Vivarium – Sous la Terre, attrapez-les tous !

 

Il est aujourd’hui difficile pour un jeu de collection de sortir du lot, étant donnée l’offre pléthorique de jeux du genre, récents ou anciens. Vivarium, un jeu de Frédéric Vuagnat (auteur de Maître Renard), édité par Studio H est un nouveau venu qui tente de faire son nid. Pour ceux qui ne le savent pas encore, Frédéric est aussi membre de l’équipe Ludovox et connu sous le sobriquet de Fredovox ! Je tente l’exercice de l’impartialité dans cet article même s’il ne sera sans doute pas total. A noter que je ne suis pas un grand consommateur de jeux de collection, alors cela va peut-être m’aider dans cette tâche !

Pour un premier aperçu en vidéo, je vous propose de regarder notre Ludochrono. On parle aussi de Vivarium dans ce Dans le Viseur à Vichy.

Exercice A:
Reprenez toutes les lignes transcrites ci-dessous en remplaçant « Chalet » par « Casa », sans rien modifier d'autre. N'incluez pas les images dans votre réponse.
Exercice B:
Rédigez la suite de l'article sur le jeu Vivarium, à partir de sa dernière phrase.

Données extraites:
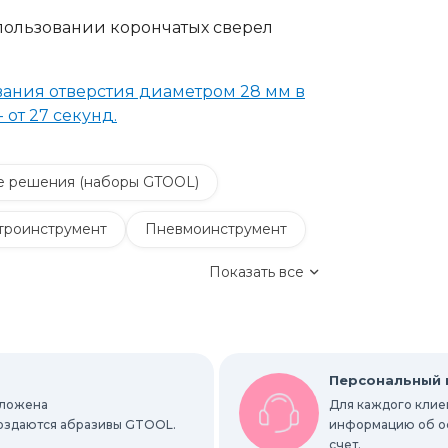
использовании корончатых сверел
ания отверстия диаметром 28 мм в
от 27 секунд.
е решения (наборы GTOOL)
троинструмент
Пневмоинструмент
Показать все
сивации
Насадки для граверов
Средства индивидуальной защиты
таллом
Полировальные материалы
Персональный
оложена
Для каждого клиен
ие щетки
Новинки
Распродажа
 создаются абразивы GTOOL.
информацию об ост
счет.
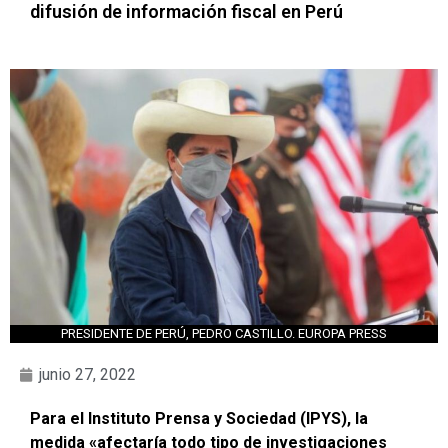
difusión de información fiscal en Perú
PRESIDENTE DE PERÚ, PEDRO CASTILLO. EUROPA PRESS
junio 27, 2022
Para el Instituto Prensa y Sociedad (IPYS), la
medida «afectaría todo tipo de investigaciones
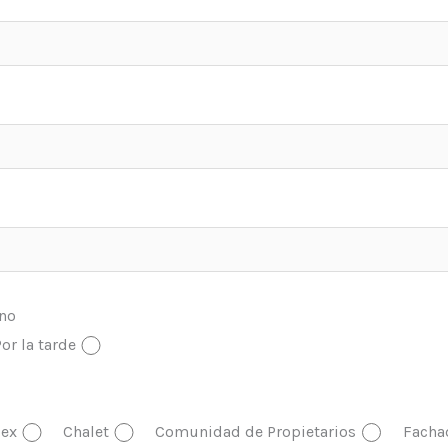
ono
or la tarde
ex
Chalet
Comunidad de Propietarios
Facha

Réponse finale A:
использовании корончатых сверел
ания отверстия диаметром 28 мм в
от 27 секунд.
е решения (наборы GTOOL)
троинструмент
Пневмоинструмент
Показать все
сивации
Насадки для граверов
Средства индивидуальной защиты
таллом
Полировальные материалы
Персональный
оложена
Для каждого клиен
ие щетки
Новинки
Распродажа
 создаются абразивы GTOOL.
информацию об ост
счет.
difusión de información fiscal en Perú
PRESIDENTE DE PERÚ, PEDRO CASTILLO. EUROPA PRESS
junio 27, 2022
Para el Instituto Prensa y Sociedad (IPYS), la
medida «afectaría todo tipo de investigaciones
ono
or la tarde
ex
Casa
Comunidad de Propietarios
Facha

Réponse finale B:
Le thème s’inspire du roman de Jules Vernes Voyage au centre de la Terre. À la fin du 19e siècle, des scientifiques découvrent un immense continent souterrain abritant une grande biodiversité encore inconnue, et décident d’envoyer des expéditions de naturalistes pour inventorier le vivant. Vous êtes ces scientifiques et serez en compétition pour faire les plus grandes découvertes de votre temps au sujet de ces végétaux, animaux et autres créatures draconiques et minérales. En termes de jeu, il faudra collectionner ces créatures, afin de combiner leur type et leur couleur pour marquer le plus de points possibles à la fin de la partie.

 

 

De la bonne brique de chez nous

La première chose qui m’a touché est la boîte de jeu en elle-même : esthétique et bien dense. C’est toujours une réjouissance pour moi de soupeser un matériel compacté et bien rangé. On nous répète qu’une grande boite se vendra plus facilement mais je n’en démords pas, découvrir 70% d’air à l’ouverture est toujours une déception. Vive les jolies petites boites bien remplies !

Les illustrations sont signées Satoshi Matsuura (Hidden Leaders), un illustrateur japonais récemment arrivé dans le milieu ludique. Je ne suis pas particulièrement adepte du style donné aux créatures, un peu loufoque et géométrique, mais je trouve l’ensemble non toxique et bien lisible, c’est pour moi le principal.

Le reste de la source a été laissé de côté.